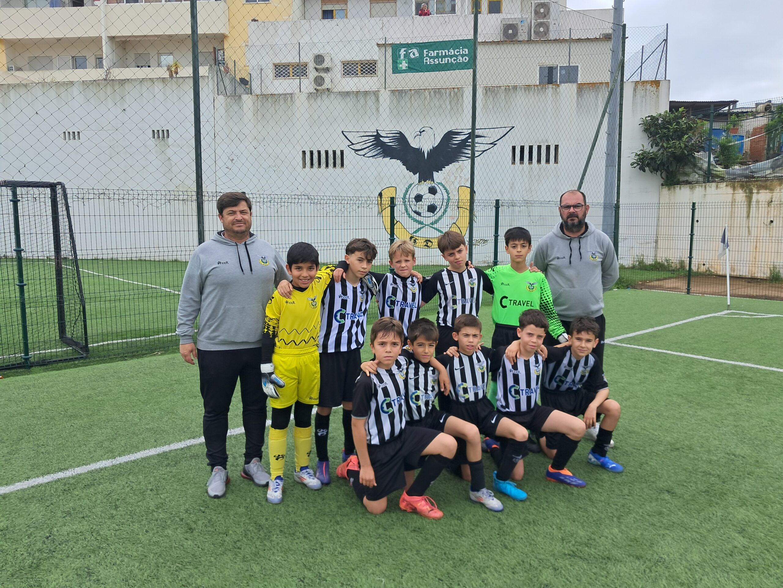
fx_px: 611
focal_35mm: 27
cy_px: 294
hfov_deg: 65.3
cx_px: 392
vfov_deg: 51.4
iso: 50
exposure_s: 1/601
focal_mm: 4
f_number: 1.8
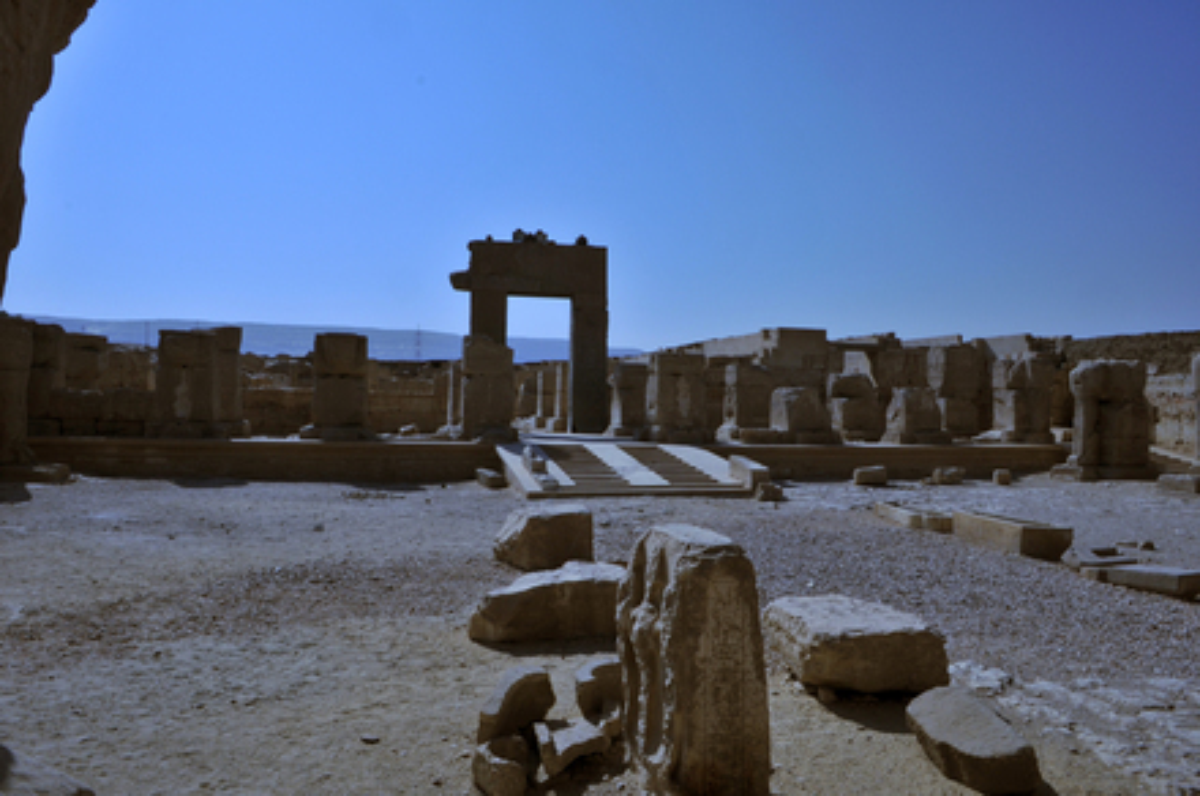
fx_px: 899
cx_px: 600
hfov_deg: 67.5
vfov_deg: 47.8
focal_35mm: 27
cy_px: 398
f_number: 14
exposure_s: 1/800
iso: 200
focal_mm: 18
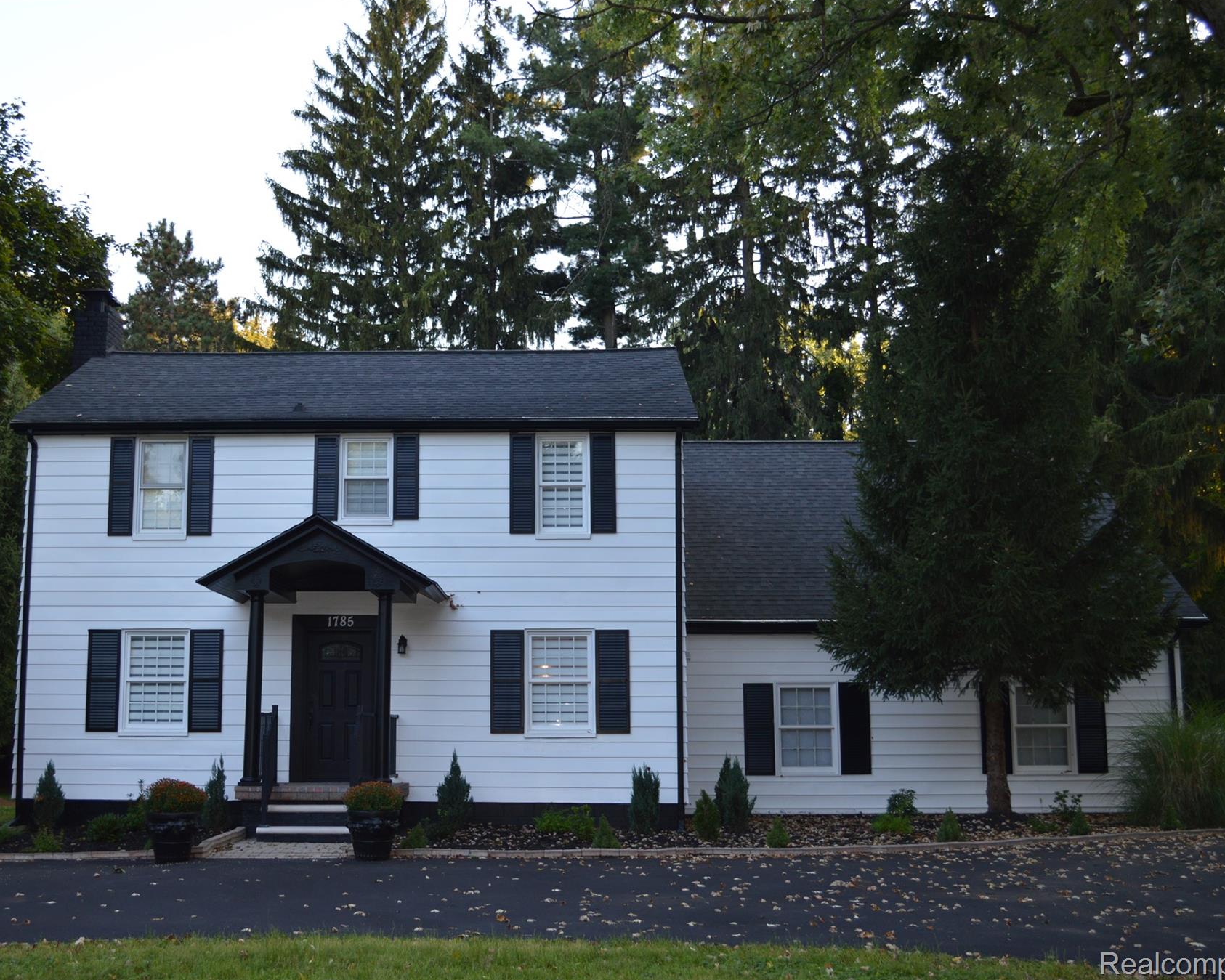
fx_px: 1487
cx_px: 499
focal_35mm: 41
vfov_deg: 36.5
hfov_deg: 44.6
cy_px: 491
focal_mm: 24
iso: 220
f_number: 4
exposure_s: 1/125
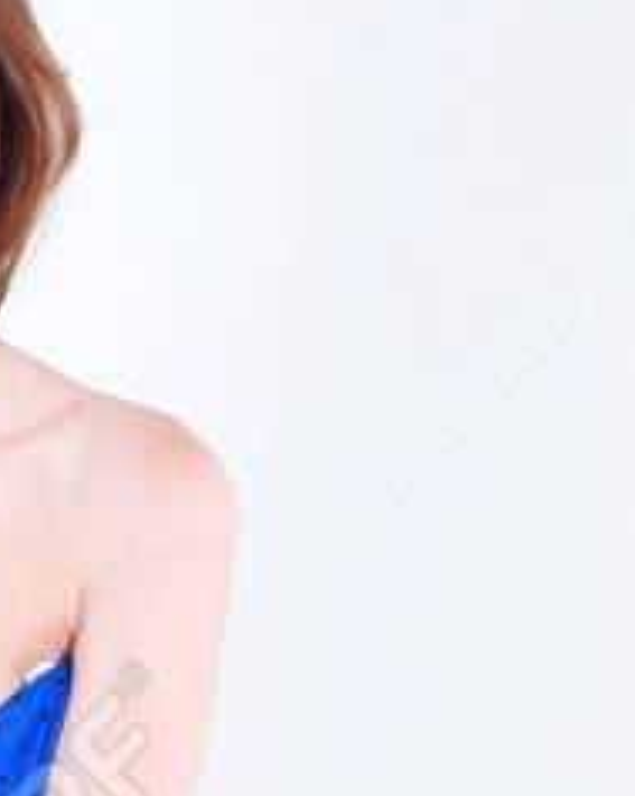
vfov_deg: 4.9
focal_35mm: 387
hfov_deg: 4.0
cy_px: 1508
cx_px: -141
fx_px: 9109
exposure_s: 1/200
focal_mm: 50
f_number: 5.6
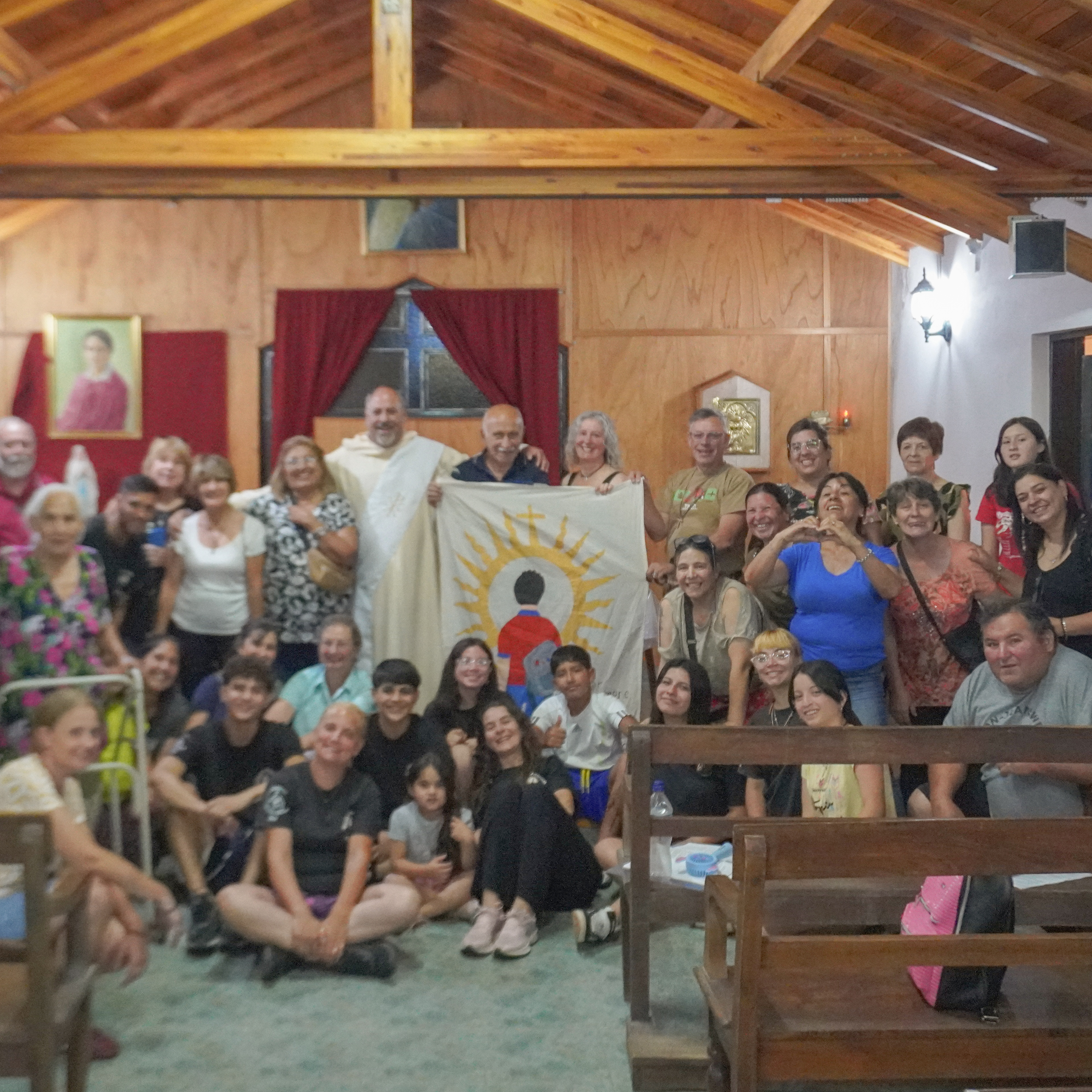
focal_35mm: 39
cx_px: 541
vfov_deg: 42.8
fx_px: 1392
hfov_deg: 42.8
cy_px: 538
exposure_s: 1/80
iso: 6400
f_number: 4
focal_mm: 20
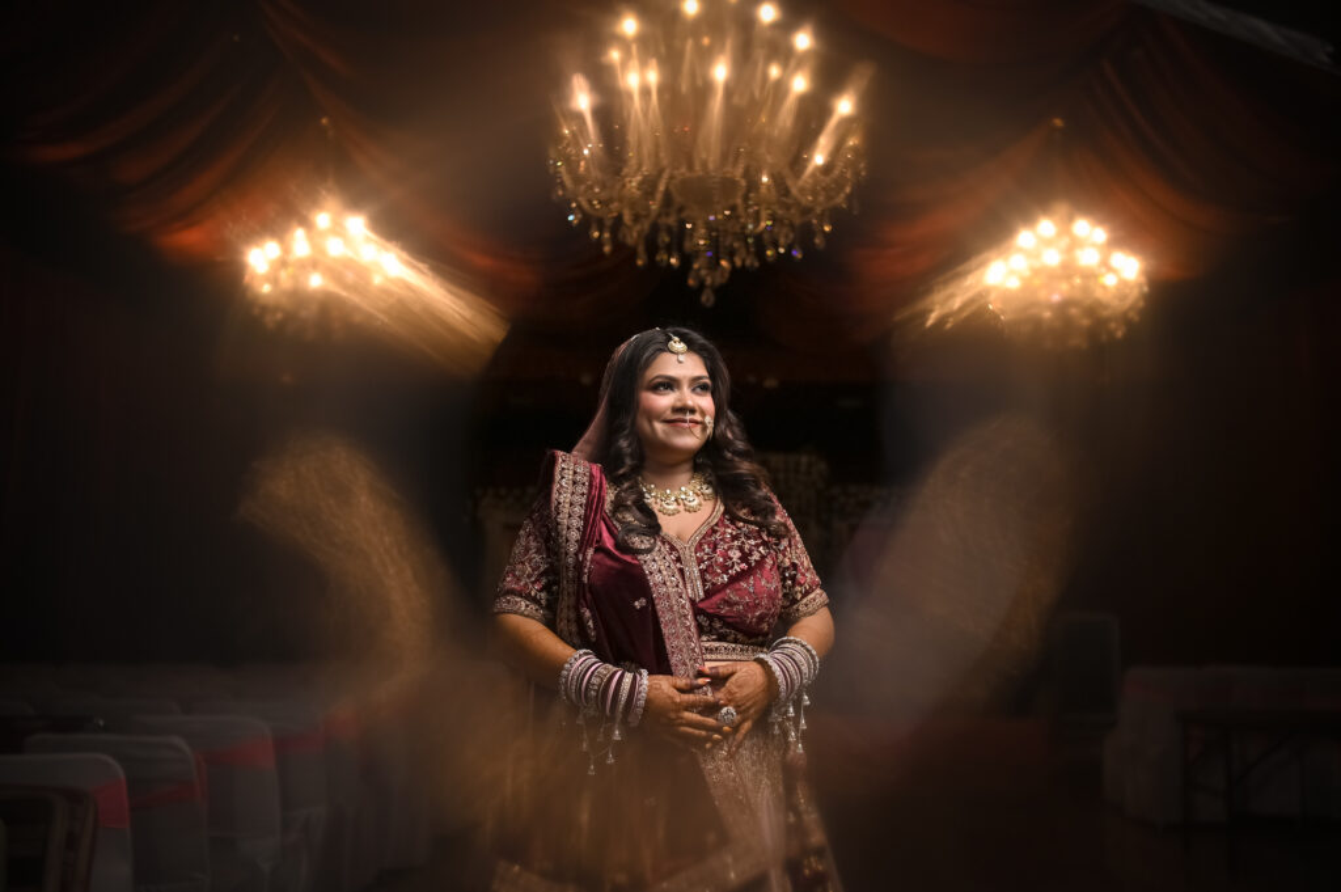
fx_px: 1303
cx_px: 670
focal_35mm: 35
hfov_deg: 54.5
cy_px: 446
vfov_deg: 37.8
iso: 200
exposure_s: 1/250
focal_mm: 35
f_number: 2.2
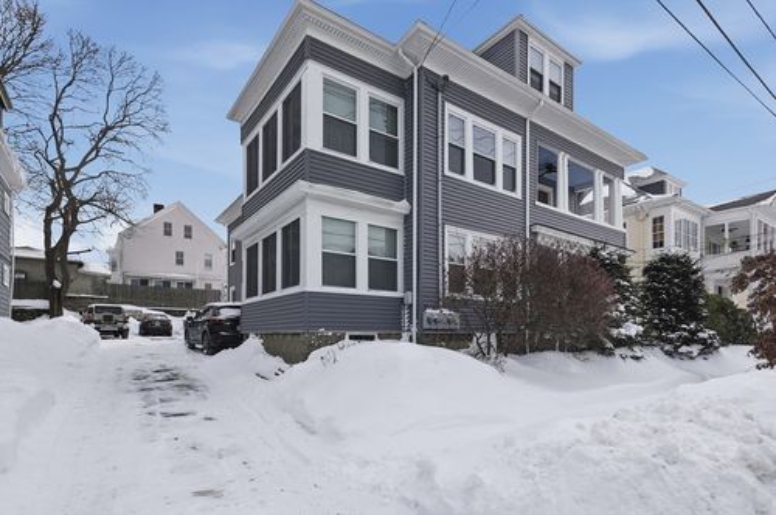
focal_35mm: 16
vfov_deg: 71.9
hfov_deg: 95.1
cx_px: 388
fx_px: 355
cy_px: 258
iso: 800
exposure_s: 1/4000
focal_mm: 11
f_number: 7.1
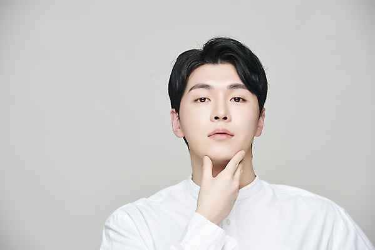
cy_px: 125
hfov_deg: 11.4
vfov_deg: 7.6
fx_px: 1876
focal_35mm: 180
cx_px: 188
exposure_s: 1/125
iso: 64
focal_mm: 180
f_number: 8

++++++

Starting where a line contains "hfov_deg: 95.1" and finishing at the last line above, set down every line exactly as it reads, with no pictures.

hfov_deg: 95.1
cx_px: 388
fx_px: 355
cy_px: 258
iso: 800
exposure_s: 1/4000
focal_mm: 11
f_number: 7.1
cy_px: 125
hfov_deg: 11.4
vfov_deg: 7.6
fx_px: 1876
focal_35mm: 180
cx_px: 188
exposure_s: 1/125
iso: 64
focal_mm: 180
f_number: 8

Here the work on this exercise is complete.